• Written task: Copy down all of the data underneath, exactly as shown.

--------------------------------------------------

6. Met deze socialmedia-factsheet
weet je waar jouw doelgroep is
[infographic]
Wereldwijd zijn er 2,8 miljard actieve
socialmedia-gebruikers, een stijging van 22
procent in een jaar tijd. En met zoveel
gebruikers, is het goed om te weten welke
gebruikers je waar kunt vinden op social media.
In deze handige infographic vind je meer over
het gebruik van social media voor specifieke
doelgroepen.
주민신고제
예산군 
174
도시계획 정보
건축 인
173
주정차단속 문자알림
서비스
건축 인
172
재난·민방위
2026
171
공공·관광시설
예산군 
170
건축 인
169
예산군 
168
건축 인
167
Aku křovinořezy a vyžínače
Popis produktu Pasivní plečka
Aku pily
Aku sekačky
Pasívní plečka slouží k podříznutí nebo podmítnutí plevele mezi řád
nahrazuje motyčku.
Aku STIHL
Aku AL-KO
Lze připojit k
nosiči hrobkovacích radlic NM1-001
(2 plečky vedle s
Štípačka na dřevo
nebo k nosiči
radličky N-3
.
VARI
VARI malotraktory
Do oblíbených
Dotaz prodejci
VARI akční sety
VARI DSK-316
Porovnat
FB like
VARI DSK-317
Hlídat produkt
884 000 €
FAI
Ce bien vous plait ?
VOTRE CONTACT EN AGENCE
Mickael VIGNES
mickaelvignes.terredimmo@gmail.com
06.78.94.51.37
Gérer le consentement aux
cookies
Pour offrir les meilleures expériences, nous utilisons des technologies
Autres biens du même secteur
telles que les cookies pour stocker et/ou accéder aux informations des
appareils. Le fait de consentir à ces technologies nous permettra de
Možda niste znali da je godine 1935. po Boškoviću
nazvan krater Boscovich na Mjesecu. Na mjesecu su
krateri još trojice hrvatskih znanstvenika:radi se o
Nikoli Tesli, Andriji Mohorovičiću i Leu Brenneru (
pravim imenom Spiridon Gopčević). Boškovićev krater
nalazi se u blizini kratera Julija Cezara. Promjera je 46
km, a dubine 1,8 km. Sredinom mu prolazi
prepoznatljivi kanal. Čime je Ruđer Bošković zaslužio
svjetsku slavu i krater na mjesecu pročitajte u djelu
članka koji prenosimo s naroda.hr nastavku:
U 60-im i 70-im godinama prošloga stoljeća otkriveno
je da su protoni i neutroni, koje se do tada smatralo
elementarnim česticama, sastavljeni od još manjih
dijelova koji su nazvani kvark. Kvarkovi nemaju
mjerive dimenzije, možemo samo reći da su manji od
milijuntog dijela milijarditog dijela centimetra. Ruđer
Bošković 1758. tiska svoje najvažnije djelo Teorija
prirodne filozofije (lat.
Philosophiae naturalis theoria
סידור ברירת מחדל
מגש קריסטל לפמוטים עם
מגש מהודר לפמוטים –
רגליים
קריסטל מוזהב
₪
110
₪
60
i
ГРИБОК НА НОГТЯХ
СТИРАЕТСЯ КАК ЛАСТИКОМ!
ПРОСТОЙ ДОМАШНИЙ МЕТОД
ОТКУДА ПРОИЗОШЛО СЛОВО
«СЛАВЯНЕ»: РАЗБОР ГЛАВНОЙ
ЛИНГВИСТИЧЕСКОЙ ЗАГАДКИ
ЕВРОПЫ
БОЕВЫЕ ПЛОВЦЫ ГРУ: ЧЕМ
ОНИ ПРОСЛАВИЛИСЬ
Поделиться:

--------------------------------------------------

• Reply:
6. Met deze socialmedia-factsheet
weet je waar jouw doelgroep is
[infographic]
Wereldwijd zijn er 2,8 miljard actieve
socialmedia-gebruikers, een stijging van 22
procent in een jaar tijd. En met zoveel
gebruikers, is het goed om te weten welke
gebruikers je waar kunt vinden op social media.
In deze handige infographic vind je meer over
het gebruik van social media voor specifieke
doelgroepen.
주민신고제
예산군 
174
도시계획 정보
건축 인
173
주정차단속 문자알림
서비스
건축 인
172
재난·민방위
2026
171
공공·관광시설
예산군 
170
건축 인
169
예산군 
168
건축 인
167
Aku křovinořezy a vyžínače
Popis produktu Pasivní plečka
Aku pily
Aku sekačky
Pasívní plečka slouží k podříznutí nebo podmítnutí plevele mezi řád
nahrazuje motyčku.
Aku STIHL
Aku AL-KO
Lze připojit k
nosiči hrobkovacích radlic NM1-001
(2 plečky vedle s
Štípačka na dřevo
nebo k nosiči
radličky N-3
.
VARI
VARI malotraktory
Do oblíbených
Dotaz prodejci
VARI akční sety
VARI DSK-316
Porovnat
FB like
VARI DSK-317
Hlídat produkt
884 000 €
FAI
Ce bien vous plait ?
VOTRE CONTACT EN AGENCE
Mickael VIGNES
mickaelvignes.terredimmo@gmail.com
06.78.94.51.37
Gérer le consentement aux
cookies
Pour offrir les meilleures expériences, nous utilisons des technologies
Autres biens du même secteur
telles que les cookies pour stocker et/ou accéder aux informations des
appareils. Le fait de consentir à ces technologies nous permettra de
Možda niste znali da je godine 1935. po Boškoviću
nazvan krater Boscovich na Mjesecu. Na mjesecu su
krateri još trojice hrvatskih znanstvenika:radi se o
Nikoli Tesli, Andriji Mohorovičiću i Leu Brenneru (
pravim imenom Spiridon Gopčević). Boškovićev krater
nalazi se u blizini kratera Julija Cezara. Promjera je 46
km, a dubine 1,8 km. Sredinom mu prolazi
prepoznatljivi kanal. Čime je Ruđer Bošković zaslužio
svjetsku slavu i krater na mjesecu pročitajte u djelu
članka koji prenosimo s naroda.hr nastavku:
U 60-im i 70-im godinama prošloga stoljeća otkriveno
je da su protoni i neutroni, koje se do tada smatralo
elementarnim česticama, sastavljeni od još manjih
dijelova koji su nazvani kvark. Kvarkovi nemaju
mjerive dimenzije, možemo samo reći da su manji od
milijuntog dijela milijarditog dijela centimetra. Ruđer
Bošković 1758. tiska svoje najvažnije djelo Teorija
prirodne filozofije (lat.
Philosophiae naturalis theoria
סידור ברירת מחדל
מגש קריסטל לפמוטים עם
מגש מהודר לפמוטים –
רגליים
קריסטל מוזהב
₪
110
₪
60
i
ГРИБОК НА НОГТЯХ
СТИРАЕТСЯ КАК ЛАСТИКОМ!
ПРОСТОЙ ДОМАШНИЙ МЕТОД
ОТКУДА ПРОИЗОШЛО СЛОВО
«СЛАВЯНЕ»: РАЗБОР ГЛАВНОЙ
ЛИНГВИСТИЧЕСКОЙ ЗАГАДКИ
ЕВРОПЫ
БОЕВЫЕ ПЛОВЦЫ ГРУ: ЧЕМ
ОНИ ПРОСЛАВИЛИСЬ
Поделиться:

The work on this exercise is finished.